Pourtant, même ces prévisions ambitieuses de la BCE divergent des promesses politiques des responsables. La décision prise lors du sommet de l’OTAN à La Haye en 2025 prévoit, d’ici 2035, au moins 3,5 % du PIB pour les besoins militaires essentiels et jusqu’à 1,5 % pour les infrastructures, la cybersécurité, la résilience civile et l’industrie de défense. Les 2,8 % mentionnés ci-dessus concernent les dépenses militaires proprement dites et n’incluent pas l’indicateur de performance clé (KPI) final de 5 %. Mais même par rapport au seuil de 3,5 %, le scénario de base est en deçà d’environ 0,7 point.
La structure des dépenses prévues met en évidence certains points intéressants. Dans la zone euro, la part des achats dépassera 30 % de l’ensemble des dépenses militaires, contre 18 % dans le reste du monde. Dans le même temps, la part de la R&D militaire dans la zone euro restera faible, nettement inférieure à celle de l’OTAN dans son ensemble ( portée par les États-Unis). Sans croissance dans ce domaine, l’Europe risque d’augmenter son stock d’armements tout en conservant sa dépendance technologique vis-à-vis des États-Unis.
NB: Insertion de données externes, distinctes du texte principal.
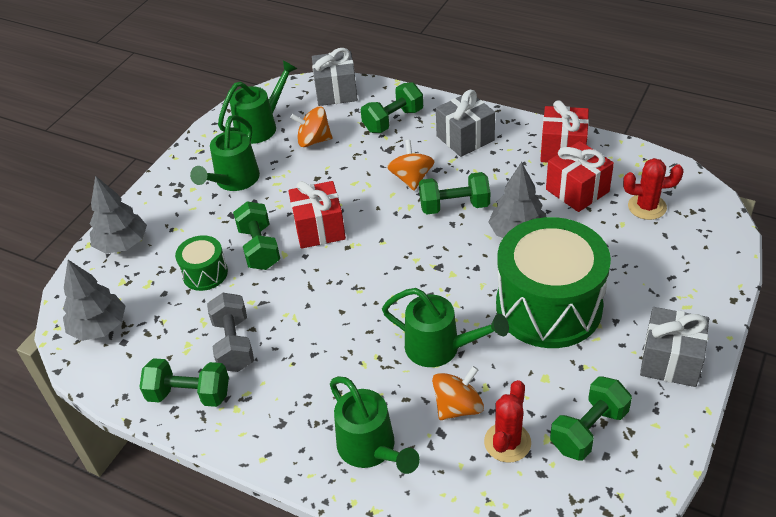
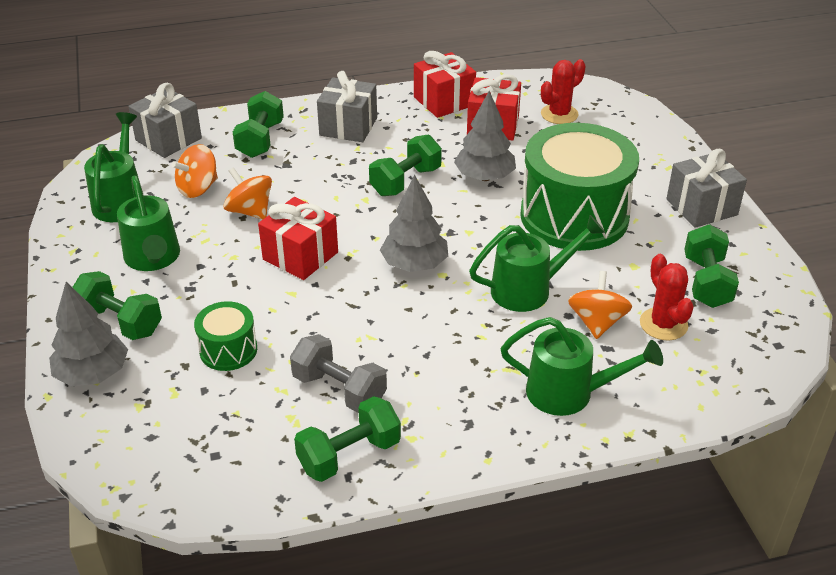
camera: 45 degrees left, 5 degrees down
(99, 327) = (168, 459): grey tree -> grey tree (414, 264)
(259, 248) = (259, 300): green dumbbell -> green dumbbell (120, 322)
(411, 178) = (339, 177): orange spinning top -> orange spinning top (250, 211)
L’importation d’armes prêtes à l’emploi détourne une partie de la demande hors de la zone euro, ce qui pourrait aggraver encore davantage le dilemme lié à la hiérarchisation des dépenses entre la défense, la politique sociale et l’économie verte.
Dans ce contexte, il est très peu probable que la part des dépenses militaires dans le budget russe diminue de manière significative. La militarisation de l’Europe, même si elle est en retard, n’est pas une invention, mais une stratégie de développement déjà mise en place par ce bloc politique et militaire.